Prisma Media dopé à la vidéo first

Au 1er semestre 2018, et « pour la première fois, l’hyper croissance de la publicité digitale compense le déclin structurel du print au sein du périmètre organique de Prisma Media », a annoncé Philip Schmidt, chief transformation officer du groupe et directeur exécutif de Prisma Media Solutions lors d’une rencontre avec la presse pour la présentation de nouveaux studios vidéo. Prisma Media se sent en effet aujourd’hui « de plus en plus un groupe audiovisuel », souligne Rolf Heinz, son patron pour la France. « Avec plus de 200 millions de vidéos vues par mois les bons mois », sourit-il, ce sont de « 4 à 6 000 vidéos qui sont publiées par mois dont 4 à 600 sont autoproduites », assure-t-il. Et Prisma Media compte bien s’appuyer sur la vidéo pour se développer autour de 8 lieux de tournage répartis sur 500 m². Place, notamment, à « #HTAG studio » dédié à l’entertainment (TV, ciné, série, humour, people, loisirs) ou encore « Gala Studio », véritable petit appartement, qui ambitionne de créer l’événement autour des stars qui s’y rendent. C’est également l’Atelier de Cuisine Actuelle dédié à la cuisine et le studio News qui décrypte l’actu, les tendances économiques et sociétales. Le « Boudoir », studio de Femme Actuelle, fait quant à lui la part belle aux productions vidéo Mode-Beauté-Lifestyle. L’entertainment devrait comprendre au passage 5 nouvelles verticales : « Ya Quoi » pour les recommandations, « Warm Up » pour le sport, « On-Off » pour les coulisses d’événements, « No Filter » pour les peoples et « # » pour les formats originaux. Et l’enjeu est de taille, car la vidéo c’est aujourd’hui « près d’un quart » du chiffre d’affaires digital, relève M. Heinz, quand le digital représente pour sa part un quart du CA global de Prisma Media.

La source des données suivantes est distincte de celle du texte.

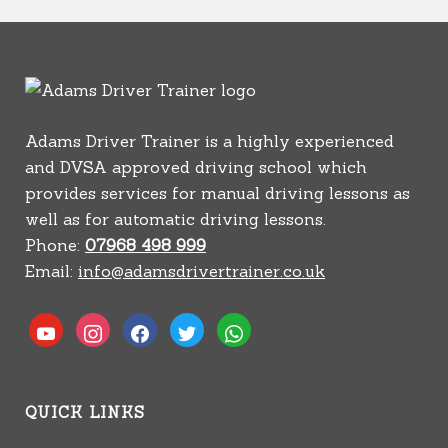
Adams Driver Trainer is a highly experienced
and DVSA approved driving school which
provides services for manual driving lessons as
well as for automatic driving lessons.
Phone:
07968 498 999
Email:
info@adamsdrivertrainer.co.uk
youtube
instagram
facebook
twitter
whatsapp
QUICK LINKS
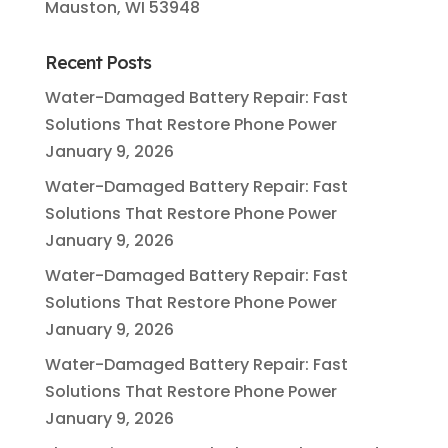
Mauston, WI 53948
Recent Posts
Water-Damaged Battery Repair: Fast
Solutions That Restore Phone Power
January 9, 2026
Water-Damaged Battery Repair: Fast
Solutions That Restore Phone Power
January 9, 2026
Water-Damaged Battery Repair: Fast
Solutions That Restore Phone Power
January 9, 2026
Water-Damaged Battery Repair: Fast
Solutions That Restore Phone Power
January 9, 2026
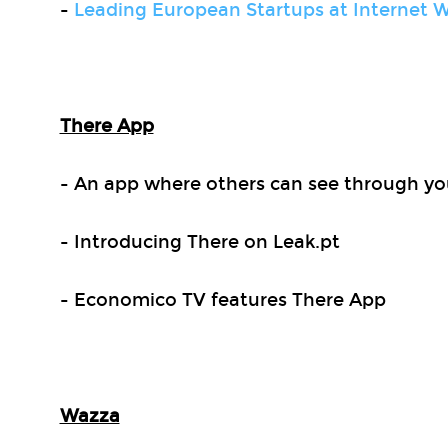
-
Leading European Startups at Internet W
There App
- An app where others can see through yo
- Introducing There on Leak.pt
- Economico TV features There App
Wazza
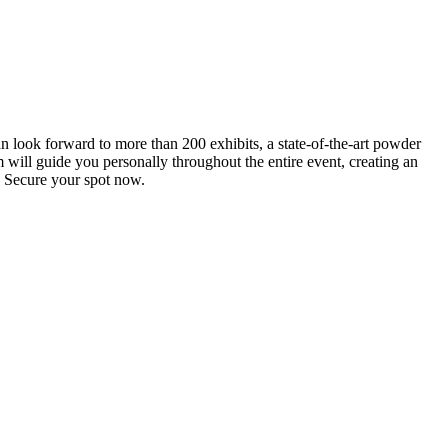
an look forward to more than 200 exhibits, a state-of-the-art powder
 will guide you personally throughout the entire event, creating an
0. Secure your spot now.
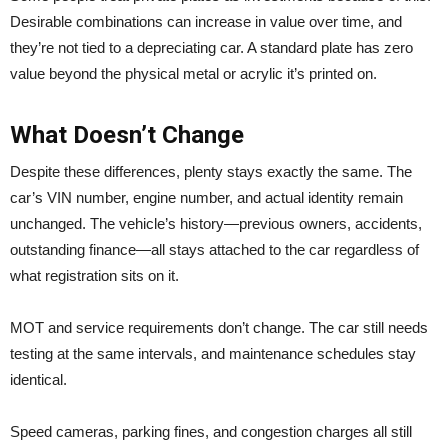
Desirable combinations can increase in value over time, and
they’re not tied to a depreciating car. A standard plate has zero
value beyond the physical metal or acrylic it’s printed on.
What Doesn’t Change
Despite these differences, plenty stays exactly the same. The
car’s VIN number, engine number, and actual identity remain
unchanged. The vehicle’s history—previous owners, accidents,
outstanding finance—all stays attached to the car regardless of
what registration sits on it.
MOT and service requirements don’t change. The car still needs
testing at the same intervals, and maintenance schedules stay
identical.
Speed cameras, parking fines, and congestion charges all still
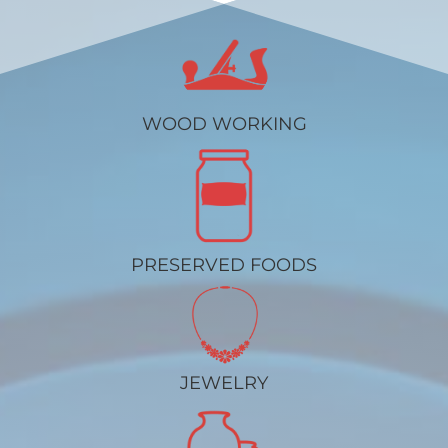
WOOD WORKING
PRESERVED FOODS
JEWELRY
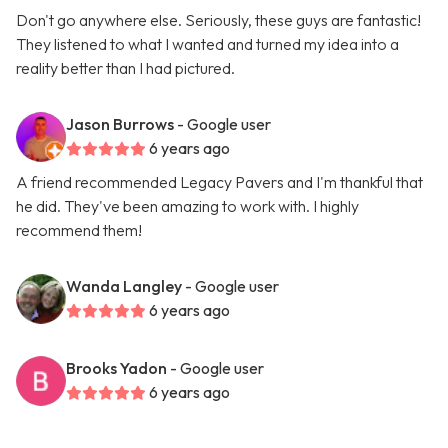
Don't go anywhere else. Seriously, these guys are fantastic!
They listened to what I wanted and turned my idea into a
reality better than I had pictured.
Jason Burrows
- Google user
6 years ago
A friend recommended Legacy Pavers and I'm thankful that
he did. They've been amazing to work with. I highly
recommend them!
Wanda Langley
- Google user
6 years ago
Brooks Yadon
- Google user
6 years ago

Si le groupe se dit plus que jamais à l’affût d’acquisitions, les cibles sont pour l’essentiel digitales, estime M. Schmidt pour « renforcer » les positions de Prisma Media dans ses cœurs de métiers : le premium ou encore les femmes. Le groupe compte également s’appuyer fortement sur son « content pool », son « laboratoire éditoriale », selon Gwendoline Michaelis, directrice exécutive du pôle Premium. Une task-force de 5 personnes qui a pour objectif de « s’approprier l’air du temps » pour pouvoir lancer des magazines thématiques « ultra-anglés ». De premiers faits d’armes sont d’ores et déjà mis à son actif : Géo Running, Néon Tatouage, Géo Aventure spécial surf ou encore le sujet du Bitcoin… De quoi trouver des idées pour développer de nouveaux titres amenés à durer dans le temps ? « On ne s’interdit rien », assène Mme Michaelis. Quoi qu’il en soit, les extensions des marques de presse de Prisma Media « marche très bien sur les thématiques spécifiques », se réjouit Rolf Heinz.

Influenceurs : lancement de la platforme "Influsion"

Par ailleurs, Prisma Media lancera le 9 juillet prochain une plateforme technologique de partenariats avec les influenceurs. Baptisée « Influsion » néologisme qui exprime la diffusion de l’influence, celle-ci répond à l’attente des annonceurs qui « veulent une approche globale de l’influence », souligne Philip Schmidt. Pour lui, il existe d’un côté les marques de presse sont les influenceurs de masse, et de l’autre les micro-influenceurs, ces particuliers qui font l’opinion. Dès lors, le lancement d’« Influsion » capitalisera sur une approche de machine learning « qui suit les influenceurs  optimisant les dispositifs sur les engagements qui sont les plus payants », souligne-t-il. Paralèlement, une équipe va conseiller le marché sur tel ou tel influenceurs plus à même de répondre aux enjeux de la marque. Des influenceurs qui seront recrutés « sans exclusivité ». Le concept de la nouvelle entité a été développé par la maison mère de Prisma Media en Allemagne depuis un an et demi.